The command mpirun launches dcp (distributed copy) in parallel with 8 MPI processes.
The directory $BIGWORK/dir and its contents can be removed quickly using the drm (distributed remove) command:
mpirun -np 8 drm $BIGWORK/dir
Note: here and below we assume that the module mpifileutils/0.11 is already loaded.
The command drm supports the option --match allowing to delete files selectively. See man drm for more information.
The next useful command is dfind - a parallel version of the unix command find. In this example we find all files on $BIGWORK larger than 1GB and write them to a file:
mpirun -np 8 dfind -v --output files_1GB.txt --size +1GB $BIGWORK
To learn more about other dfind options, type man dfind.
If you want to synchronize the directory $BIGWORK/source to $PROJECT/dest such that the directory $PROJECT/dest
has content, ownership, timestamps and permissions of $BIGWORK/source, execute:
mpirun -np 8 dsync -D $BIGWORK/source $PROJECT/dest
Note that for this example the dsync command has to be launched on the login node where both $BIGWORK and $PROJECT are available.
The last mpiFileUtils tools we consider in this section are dtar and dbz2. The following creates a compressed archive mydir.tar.dbz2 of the directory mydir:
mpirun -np 8 dtar -c -f mydir.tar mydir mpirun -np 8 dbz2 -z mydir.tar
Please note: If the directory to be archived is located on your $HOME, the archive file itself should be placed on $BIGWORK.

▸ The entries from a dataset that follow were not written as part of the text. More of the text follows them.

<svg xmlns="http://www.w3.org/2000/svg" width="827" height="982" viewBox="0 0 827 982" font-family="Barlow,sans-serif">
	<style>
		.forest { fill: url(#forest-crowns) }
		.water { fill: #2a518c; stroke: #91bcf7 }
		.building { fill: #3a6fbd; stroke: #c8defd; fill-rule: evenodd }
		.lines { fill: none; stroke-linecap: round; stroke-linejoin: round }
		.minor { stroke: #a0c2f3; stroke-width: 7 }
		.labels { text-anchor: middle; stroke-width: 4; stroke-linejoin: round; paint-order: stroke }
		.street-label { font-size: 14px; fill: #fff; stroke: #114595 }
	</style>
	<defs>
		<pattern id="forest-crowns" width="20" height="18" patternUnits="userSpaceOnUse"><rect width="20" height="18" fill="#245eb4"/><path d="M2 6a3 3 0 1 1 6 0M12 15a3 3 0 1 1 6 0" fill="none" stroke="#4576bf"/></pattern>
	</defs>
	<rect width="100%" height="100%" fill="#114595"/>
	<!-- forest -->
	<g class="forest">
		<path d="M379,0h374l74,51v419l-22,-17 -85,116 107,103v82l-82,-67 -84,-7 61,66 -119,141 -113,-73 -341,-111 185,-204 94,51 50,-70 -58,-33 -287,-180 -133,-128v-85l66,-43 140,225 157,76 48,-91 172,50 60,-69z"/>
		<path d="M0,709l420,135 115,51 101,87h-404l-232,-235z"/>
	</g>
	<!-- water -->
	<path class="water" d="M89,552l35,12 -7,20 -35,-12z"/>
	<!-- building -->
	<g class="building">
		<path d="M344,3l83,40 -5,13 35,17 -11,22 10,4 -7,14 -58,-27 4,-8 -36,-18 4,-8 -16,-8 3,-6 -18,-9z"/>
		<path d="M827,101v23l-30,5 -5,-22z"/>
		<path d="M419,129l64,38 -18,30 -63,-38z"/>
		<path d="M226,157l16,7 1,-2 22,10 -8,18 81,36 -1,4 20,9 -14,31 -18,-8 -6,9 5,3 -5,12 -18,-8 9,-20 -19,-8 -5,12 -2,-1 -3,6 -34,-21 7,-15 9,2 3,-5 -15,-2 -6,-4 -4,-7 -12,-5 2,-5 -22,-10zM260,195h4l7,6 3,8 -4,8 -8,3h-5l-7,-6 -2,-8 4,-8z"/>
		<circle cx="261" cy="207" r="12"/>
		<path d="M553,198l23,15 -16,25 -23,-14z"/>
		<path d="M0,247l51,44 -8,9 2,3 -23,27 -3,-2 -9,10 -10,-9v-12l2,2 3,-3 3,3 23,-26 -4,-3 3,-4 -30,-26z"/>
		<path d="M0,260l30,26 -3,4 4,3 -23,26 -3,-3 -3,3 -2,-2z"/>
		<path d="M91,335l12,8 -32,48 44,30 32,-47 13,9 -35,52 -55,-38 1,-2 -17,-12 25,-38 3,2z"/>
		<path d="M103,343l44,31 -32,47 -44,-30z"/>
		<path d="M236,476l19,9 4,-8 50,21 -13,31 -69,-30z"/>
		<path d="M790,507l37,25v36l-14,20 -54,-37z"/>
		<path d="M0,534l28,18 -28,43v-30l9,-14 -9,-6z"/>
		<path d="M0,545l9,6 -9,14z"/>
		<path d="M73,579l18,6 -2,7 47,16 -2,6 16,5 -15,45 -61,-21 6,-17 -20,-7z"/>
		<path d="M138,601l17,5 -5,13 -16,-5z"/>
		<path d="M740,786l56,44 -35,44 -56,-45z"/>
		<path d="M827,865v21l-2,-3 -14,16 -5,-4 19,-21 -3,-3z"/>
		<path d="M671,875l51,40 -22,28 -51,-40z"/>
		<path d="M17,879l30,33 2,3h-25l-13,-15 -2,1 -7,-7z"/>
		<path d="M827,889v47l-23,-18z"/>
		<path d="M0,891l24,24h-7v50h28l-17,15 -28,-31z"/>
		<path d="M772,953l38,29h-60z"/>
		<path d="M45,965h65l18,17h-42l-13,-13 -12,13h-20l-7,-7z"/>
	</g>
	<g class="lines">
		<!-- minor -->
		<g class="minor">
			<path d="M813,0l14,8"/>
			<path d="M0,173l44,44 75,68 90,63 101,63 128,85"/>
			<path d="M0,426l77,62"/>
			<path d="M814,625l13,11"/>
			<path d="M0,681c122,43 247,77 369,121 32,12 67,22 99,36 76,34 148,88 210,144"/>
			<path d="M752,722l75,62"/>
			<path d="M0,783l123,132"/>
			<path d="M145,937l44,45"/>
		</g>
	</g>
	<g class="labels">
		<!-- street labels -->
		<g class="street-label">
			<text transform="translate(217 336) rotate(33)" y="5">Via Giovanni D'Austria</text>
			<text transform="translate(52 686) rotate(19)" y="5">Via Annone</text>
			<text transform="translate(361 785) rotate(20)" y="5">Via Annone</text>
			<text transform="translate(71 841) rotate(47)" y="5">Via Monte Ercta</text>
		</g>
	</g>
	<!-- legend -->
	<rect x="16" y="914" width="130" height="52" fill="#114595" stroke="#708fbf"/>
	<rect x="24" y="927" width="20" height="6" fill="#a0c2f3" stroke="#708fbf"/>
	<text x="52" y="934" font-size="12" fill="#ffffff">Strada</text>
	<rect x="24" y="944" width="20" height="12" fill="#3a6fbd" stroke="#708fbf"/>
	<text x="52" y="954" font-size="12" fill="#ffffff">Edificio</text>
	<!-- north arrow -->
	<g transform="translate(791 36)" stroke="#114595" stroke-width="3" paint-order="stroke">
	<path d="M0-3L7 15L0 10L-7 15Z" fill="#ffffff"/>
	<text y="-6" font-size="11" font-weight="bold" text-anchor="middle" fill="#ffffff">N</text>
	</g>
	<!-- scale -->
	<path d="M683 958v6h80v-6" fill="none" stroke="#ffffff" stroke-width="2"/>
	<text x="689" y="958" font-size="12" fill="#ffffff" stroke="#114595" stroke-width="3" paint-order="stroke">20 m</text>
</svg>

Please note: Transferring a large number of files from the cluster to an external server or vice versa as a single (compressed) tar archive is much more efficient than copying files individually.
Some other useful commands are:
- dstripe- restripe(lustre) files in paths
- dwalk- list, sort, summarize files
- ddup– find duplicate files
A complete list of mpiFileUtils utilities and their description can be found at http://mpifileutils.readthedocs.io/.
You might also consider alternative tools like GNU parallel, pigz or pcp. They are all available as modules on the cluster.